Rébecca Déraspe a également appris que le viol conjugal n’a été reconnu qu’en 1983, ce qui n’empêche d’ailleurs pas la violence conjugale de faire un cortège de victimes encore aujourd’hui. « La série m’a permis de rencontrer une trentaine de femmes extraordinaires, dit-elle. J’étais contente d’aborder ces thèmes sous un angle positif. »

 
Photo: Jacques Nadeau Archives Le Devoir Dans les années suivant la commission Bird, sur laquelle la série de Rébecca Déraspe s’appuie, plusieurs organismes de condition féminine ont été créés pour donner suite aux recommandations contenues dans le rapport. Sur cette photo, une manifestation à Québec en 1978 avait rassemblé un millier de personnes de tous les coins de la province.

Le combat du féminisme inclusif

Parmi les chantiers où il y a encore beaucoup à faire, elle cite notamment le sort des femmes racisées et issues de l’immigration, qui se retrouvent trop souvent, encore aujourd’hui, dans des ghettos d’emplois mal rémunérés. « Ce sont les enjeux d’un féminisme inclusif, qui ne rassemble pas que les femmes blanches de classe sociale aisée. Je crois que c’est un gros cheval de bataille », dit-elle.

Les trois tables rondes de jeudi, menées cette fois par la journaliste Noémi Mercier, aborderont les thèmes de la série sous un angle contemporain. On y discutera pouvoir et travail avec Louise Cordeau, Dorothy Rhau, Francine Descarries, Ruba Ghazal et Aurélie Lanctôt. Monique Simard, Christine Beaulieu, Carolane Stratis et Francine Pelletier y aborderont les thèmes de la parole et de l’engagement. Enfin, Rachel Chagnon, Mélanie Couture, Chloé Savoie-Bernard et Lili Boisvert parleront du corps et de la sexualité.
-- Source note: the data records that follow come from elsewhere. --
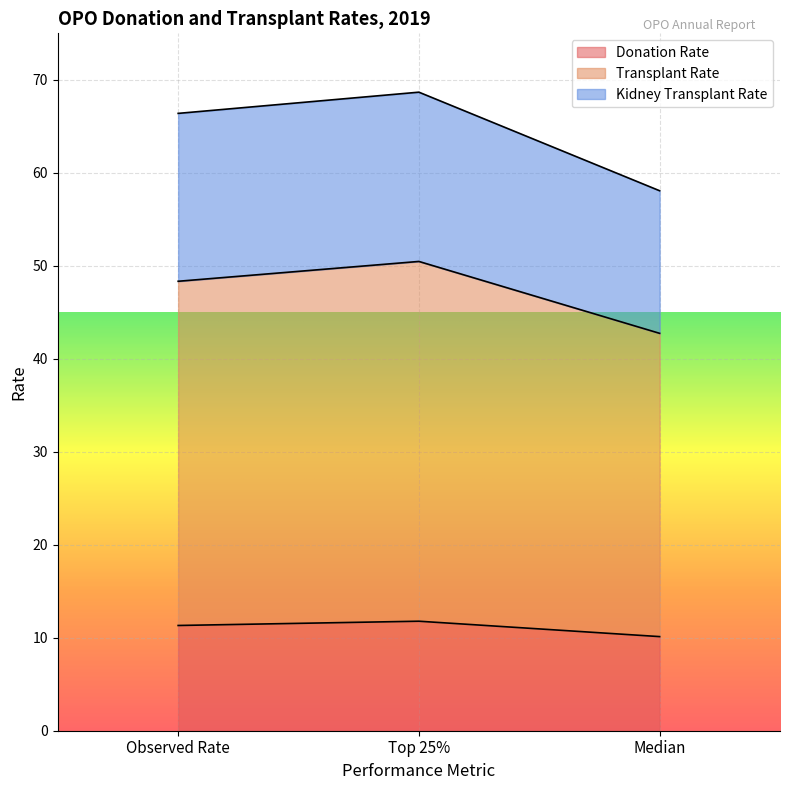

Between Top 25% and Median, which is larger?

Top 25%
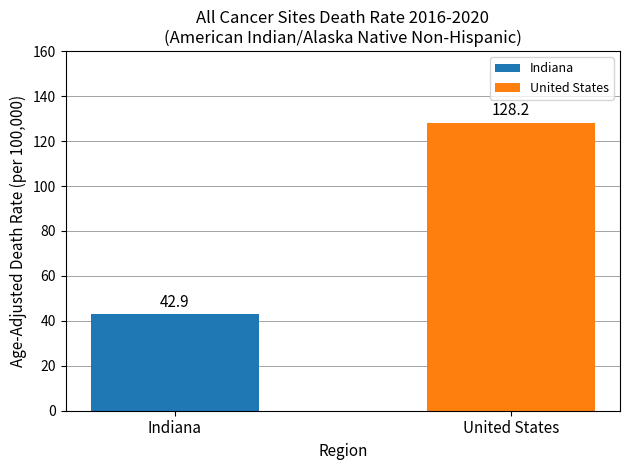

Rank the series by their maximum value, from lowest to highest.

Indiana, United States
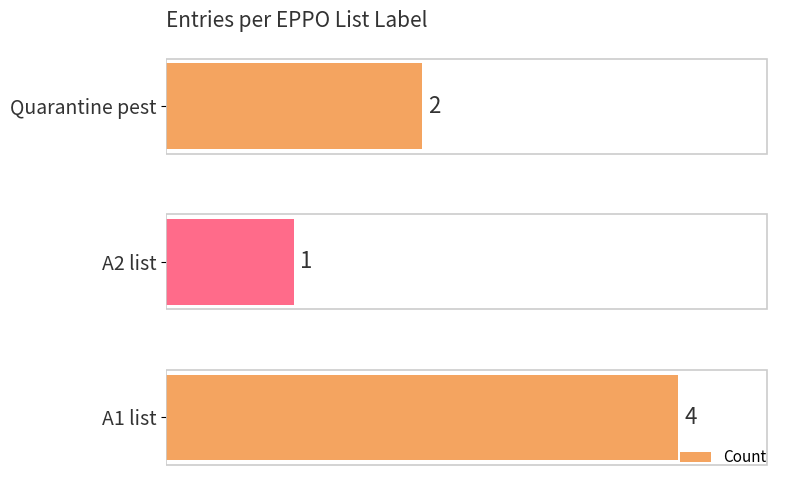

What is the greatest value displayed?

4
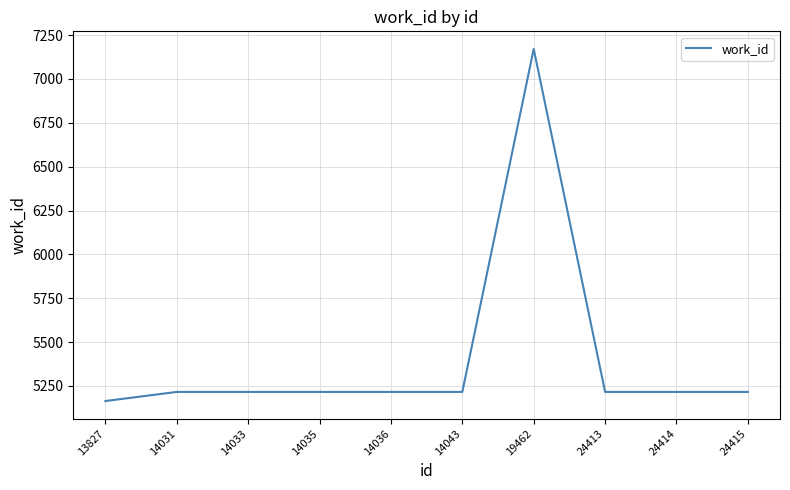

Which label corresponds to the smallest value in the chart?

13827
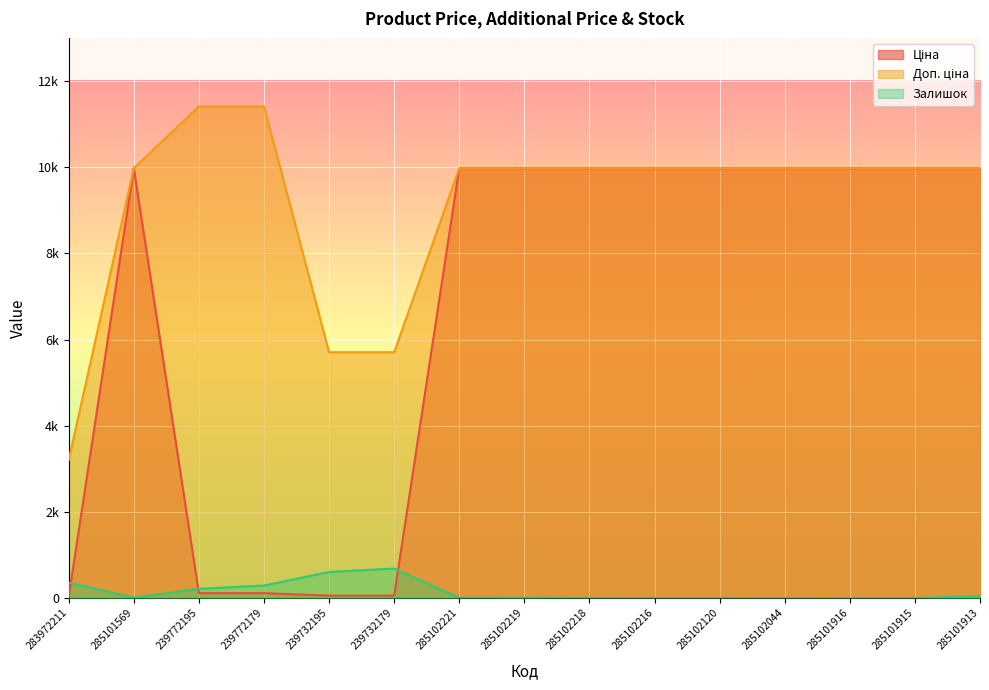

What value does the Залишок series have at 239772195?

215.0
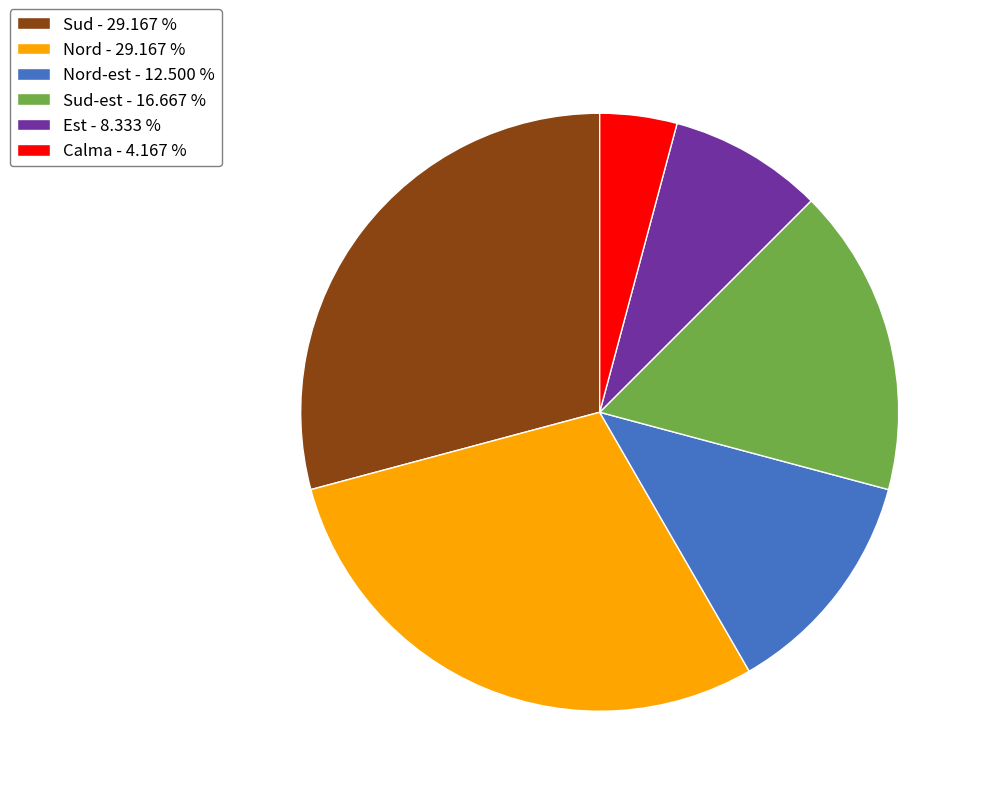

Does any single category account for the majority?

No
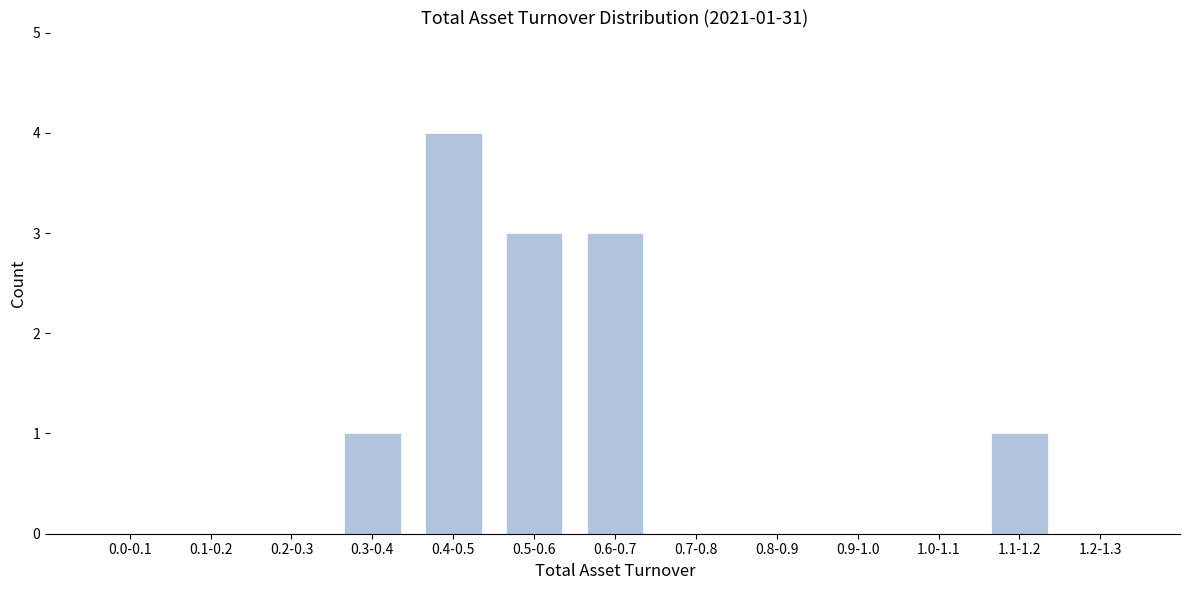

Reading left to right, extract all data points from this chart.

0.0-0.1=0	0.1-0.2=0	0.2-0.3=0	0.3-0.4=1	0.4-0.5=4	0.5-0.6=3	0.6-0.7=3	0.7-0.8=0	0.8-0.9=0	0.9-1.0=0	1.0-1.1=0	1.1-1.2=1	1.2-1.3=0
Noémi Mercier a l’intention de faire porter ces discussions sur les enjeux contemporains auxquels les femmes font face. Elle souhaite par exemple aborder la question des quotas. « Certains sont pour les quotas, d’autres sont contre », note-t-elle.

Il ne faut pas s’asseoir sur nos lauriers

« On vient de connaître une élection historique, où 43 % des députés étaient des femmes, sans qu’aucune mesure coercitive ait été prise, dit-elle. Quand les partis se donnent l’équité comme objectif, les arguments selon lesquels les femmes ne veulent pas se présenter ne tiennent plus. En même temps, le Conseil du statut de la femme s’est prononcé pour les quotas dans le contexte de la réforme du mode de scrutin, pour ne pas que la présence de femmes soit à la merci des ambitions électorales d’un chef. »
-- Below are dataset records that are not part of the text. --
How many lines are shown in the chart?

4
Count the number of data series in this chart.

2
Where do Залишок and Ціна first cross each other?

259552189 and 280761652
Cinquante ans après la commission Bird, le Québec est-il toujours à l’avant-garde des débats féministes ? « C’est une bonne question, dit Noémi Mercier. Il ne faut pas s’asseoir sur nos lauriers. » Elle mentionne par exemple qu’en France, à partir du 1er mars, les entreprises de 50 employés et plus devront soumettre un index de l’égalité professionnelle, indiquant les écarts salariaux, mais aussi les augmentations et les promotions. « On force la transparence », dit-elle.

Le débat est nécessaire pour que la petite Romane ne sente un jour même pas le besoin d’en discuter avec ses enfants.
 



Une version précédente de ce texte, dans laquelle Rachel Chagnon était erronément nommée Rachel Gagnon, a été modifiée.